A Vision for a Dynamic World: Reading Capitalism, Socialism and Democracy for Today.

AuthorDalton, John T.

Published in 1942, Capitalism, Socialism and Democracy ([1942] 1950, hereafter CSD) represented the culmination of a lifetime of scholarly activity by one of history's most erudite social scientists, Joseph A. Schumpeter. Ranging from economics, Schumpeter's home discipline, to history to sociology to political science to law to philosophy to business and entrepreneurship to seemingly everything else in between, CSD is a masterwork dealing with questions surrounding the logic of economic, social, and political change and organization.

This essay attempts the impossible task of trying to do justice to such a work. We begin by briefly offering some background on Schumpeter and the context in which CSD was written. Then we summarize the book, which Schumpeter divided into five separate parts on Marx, capitalism, socialism, democracy, and a history of socialist parties. Throughout our summary, we highlight the key arguments and touch on many ideas in the book, such as Schumpeter's description of socialism and his theory of democracy. Instead of tackling all these ideas in depth, we discuss the book's usefulness for readers today by focusing on Schumpeter's Big Idea--creative destruction. We conclude by discussing how influential CSD has been and continues to be in the social sciences and then provide suggestions for those interested in reading CSD today. We argue that reading CSD remains essential for understanding the world.

Background and Context of the Book

By the time Schumpeter began writing CSD in 1939, he was a fifty-six-year-old Harvard professor and world-famous economist. He was in the "American" phase of his career, having already held academic positions in Europe as well as brief stints in government and business in Vienna. Schumpeter achieved lasting fame early in his career with the publication of Theorie der wirtschaftlichen Entwicklung in 1911, which was translated into English as The Theory of Economic Development (hereafter TED) in 1934. Dissatisfied with existing economic theories relying on static analysis, Schumpeter set out to describe a theory of economic change or development. The result was a novel theory based on entrepreneurship. In Schumpeter's theory, entrepreneurs, funded by credit from the banking sector, produce innovation, which fuels the dynamics of capitalism. TED remains a powerful introduction to the study of entrepreneurship to this day.

TED's importance for putting CSD into context is twofold. First, it provided Schumpeter with a specific theory of economic development based on entrepreneurship, which he would use and expand upon in CSD. Second, TED highlights the central feature of Schumpeter's approach to economics and the social sciences more broadly: an emphasis on dynamics. Schumpeter was obsessed with understanding the logic undergirding change, first in TED in terms of economic change and then later expanded in CSD to include not only economic but also social and political change. TED represented Schumpeter's early vision of the economic world, which provided the foundation for his vision of the social world as a whole that he would describe in CSD.

PROMPT A: According to the essay on Capitalism, Socialism and Democracy, what five parts did Schumpeter divide the book into?
PROMPT B: Can you carry on the essay on Capitalism, Socialism and Democracy from the end of its last paragraph?
The lines after this essay aren't needed for anything here.

INFORMATION:
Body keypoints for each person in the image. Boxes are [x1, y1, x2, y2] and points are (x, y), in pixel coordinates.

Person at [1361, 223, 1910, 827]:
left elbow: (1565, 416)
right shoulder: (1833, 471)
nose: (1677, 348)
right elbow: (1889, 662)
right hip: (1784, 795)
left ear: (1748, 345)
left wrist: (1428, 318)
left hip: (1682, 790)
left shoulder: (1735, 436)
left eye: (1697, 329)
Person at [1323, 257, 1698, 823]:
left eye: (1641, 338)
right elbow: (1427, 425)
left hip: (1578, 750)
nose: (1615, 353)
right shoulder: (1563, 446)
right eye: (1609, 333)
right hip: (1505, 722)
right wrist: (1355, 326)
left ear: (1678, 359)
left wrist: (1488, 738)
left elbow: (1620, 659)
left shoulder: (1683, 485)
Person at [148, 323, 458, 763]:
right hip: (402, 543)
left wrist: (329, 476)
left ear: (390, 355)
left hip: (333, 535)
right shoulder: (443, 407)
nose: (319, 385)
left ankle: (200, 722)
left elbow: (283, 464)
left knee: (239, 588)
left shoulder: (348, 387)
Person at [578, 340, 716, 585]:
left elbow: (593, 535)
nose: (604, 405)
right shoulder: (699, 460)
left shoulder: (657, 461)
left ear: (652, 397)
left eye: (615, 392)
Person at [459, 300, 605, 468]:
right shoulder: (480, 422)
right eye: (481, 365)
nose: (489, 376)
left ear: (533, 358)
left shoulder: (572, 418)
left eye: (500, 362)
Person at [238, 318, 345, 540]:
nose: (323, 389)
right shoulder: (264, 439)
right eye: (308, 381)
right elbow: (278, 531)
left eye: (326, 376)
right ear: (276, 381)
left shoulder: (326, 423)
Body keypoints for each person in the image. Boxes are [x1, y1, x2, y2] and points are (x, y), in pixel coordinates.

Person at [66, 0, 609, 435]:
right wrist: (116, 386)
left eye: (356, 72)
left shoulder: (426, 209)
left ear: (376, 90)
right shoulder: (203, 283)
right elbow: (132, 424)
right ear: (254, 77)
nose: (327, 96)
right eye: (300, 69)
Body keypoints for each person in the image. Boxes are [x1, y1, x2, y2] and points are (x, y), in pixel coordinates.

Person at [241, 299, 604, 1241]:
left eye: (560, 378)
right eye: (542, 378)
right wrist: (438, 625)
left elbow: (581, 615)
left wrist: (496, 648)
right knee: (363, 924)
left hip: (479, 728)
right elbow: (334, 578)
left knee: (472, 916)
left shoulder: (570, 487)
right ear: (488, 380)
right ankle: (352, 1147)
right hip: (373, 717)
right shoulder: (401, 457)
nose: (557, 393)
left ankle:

RESPONSE AREA A: Marx; capitalism; socialism; democracy; a history of socialist parties.

RESPONSE AREA B:
Why the concern with dynamics? One likely explanation is that Schumpeter grew up and began his career during a time of immense social and economic change and as a social scientist sought to explain the world around him. Schumpeter was born in 1883 in the town of Triesch, located in the area of the Austro-Hungarian Empire that is now the Czech Republic. After the death of Schumpeter's father, Schumpeter's mother remarried, and the family moved to Vienna in 1893. Vienna would be the backdrop for much of Schumpeter's life before his permanent departure for the United States in 1932. His formative years were spent in fin de siecle Vienna, a time of flourishing culture, modernism, and technological change that inevitably came into conflict with the existing order of monarchy, aristocracy, and the last remnants of the feudal world. One of Schumpeter's biographers describes the city in this period as "techno-romantic Vienna," a phrase designed to capture the time of transformation in which Schumpeter grew up (McCraw 2007, 34). As the new ways of being encroached upon and replaced the old, Vienna in the last days of the Austro-Hungarian Empire provided Schumpeter with a laboratory of creative destruction, a notion he would later introduce in CSD to describe the incessant change taking place in the economy as old ways are replaced by new.

Schumpeter's vision of a dynamic and ever-changing economy fueled by entrepreneurs and innovation would not necessarily have given rise to the writing of CSD if it had not been for the tragedies and horrors of the twentieth century--World War I, the Great Depression, and World War II. The social changes these events wrought, from the collapse of empires to the rise of socialism and fascism, very much called into question the future of the capitalist world Schumpeter so much admired. With the rise of Hitler and the outbreak of World War II, Schumpeter began working on CSD in 1939. The future was uncertain. But Schumpeter would attempt to describe the dynamics of the capitalist world, whether those dynamics would ultimately tend toward socialism, and how democracy, if at all, would fit into such a system. CSD would be the result of the collision of Schumpeter's vision and what was happening in the world at large. As a result of that collision, his vision of a dynamic economy needed to be expanded beyond economics to include a much broader view of the social world. Schumpeter would need to wrestle with laws to describe the trajectory not just of the economy but of history and of the future. And so he began CSD by considering Karl Marx.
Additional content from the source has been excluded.